Data for the task:
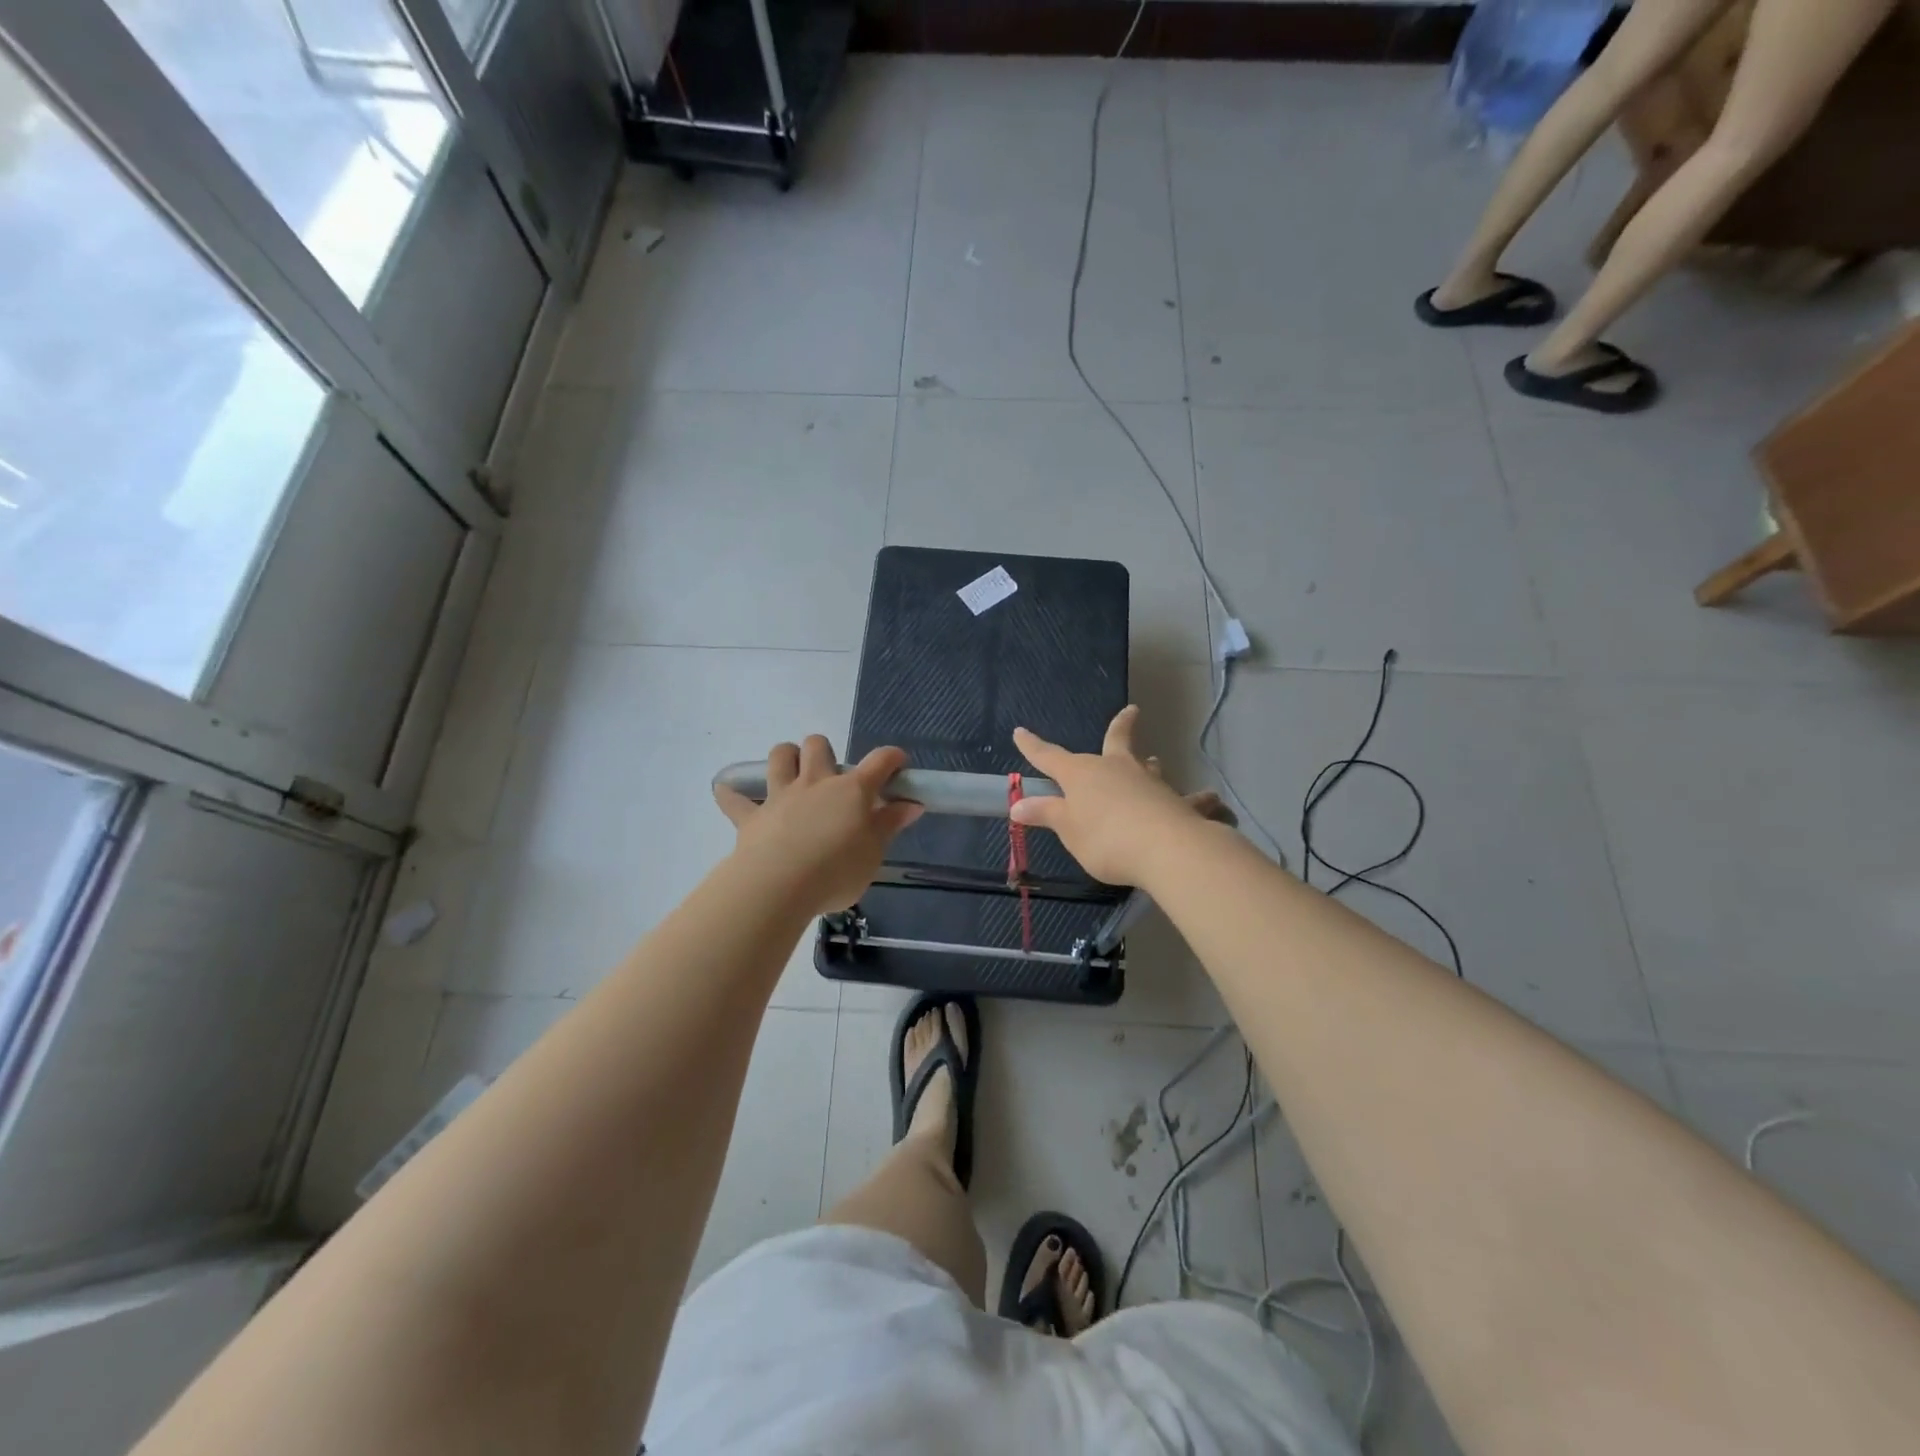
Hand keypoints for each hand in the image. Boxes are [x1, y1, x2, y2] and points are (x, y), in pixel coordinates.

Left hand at [714, 736, 922, 915]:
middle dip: (825, 751)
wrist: (779, 886)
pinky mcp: (751, 817)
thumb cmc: (837, 871)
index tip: (898, 764)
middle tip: (831, 776)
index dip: (892, 758)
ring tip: (791, 773)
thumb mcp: (874, 853)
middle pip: (818, 745)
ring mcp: (781, 796)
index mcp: (852, 791)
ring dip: (786, 757)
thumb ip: (890, 825)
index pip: (879, 762)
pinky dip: (732, 794)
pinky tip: (729, 793)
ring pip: (780, 757)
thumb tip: (911, 803)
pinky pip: (735, 799)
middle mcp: (815, 783)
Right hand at [1011, 707, 1227, 885]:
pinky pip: (1192, 801)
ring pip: (1151, 768)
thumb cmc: (1105, 837)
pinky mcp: (1180, 804)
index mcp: (1083, 774)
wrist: (1164, 849)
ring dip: (1150, 764)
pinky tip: (1214, 803)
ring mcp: (1151, 783)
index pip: (1050, 757)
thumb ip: (1046, 814)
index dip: (1033, 747)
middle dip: (1121, 726)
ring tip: (1154, 761)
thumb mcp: (1068, 829)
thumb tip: (1018, 804)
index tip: (1020, 732)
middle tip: (1133, 710)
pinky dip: (1201, 802)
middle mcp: (1118, 769)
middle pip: (1117, 741)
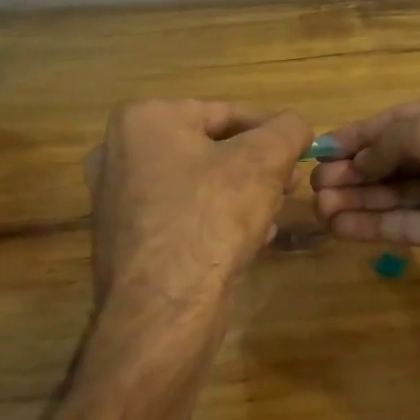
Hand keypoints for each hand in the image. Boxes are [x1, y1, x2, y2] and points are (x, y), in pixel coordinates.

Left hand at [86, 100, 311, 352]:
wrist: (165, 307)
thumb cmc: (212, 216)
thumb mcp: (265, 160)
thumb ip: (288, 129)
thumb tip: (295, 126)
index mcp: (145, 120)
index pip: (227, 112)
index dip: (272, 130)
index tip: (302, 150)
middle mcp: (119, 153)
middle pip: (211, 148)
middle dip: (257, 166)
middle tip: (290, 184)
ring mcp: (117, 200)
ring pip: (199, 184)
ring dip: (241, 194)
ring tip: (274, 214)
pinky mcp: (125, 240)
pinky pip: (183, 216)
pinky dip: (216, 221)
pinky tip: (249, 240)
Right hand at [309, 86, 419, 289]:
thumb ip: (391, 140)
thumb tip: (360, 160)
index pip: (395, 121)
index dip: (356, 135)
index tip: (319, 149)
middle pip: (390, 158)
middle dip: (352, 170)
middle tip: (314, 184)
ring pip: (392, 193)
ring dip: (355, 198)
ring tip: (318, 206)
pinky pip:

Try it: Work out the number of lines in the records containing the word "hand". Write only that number.

Written solution: 6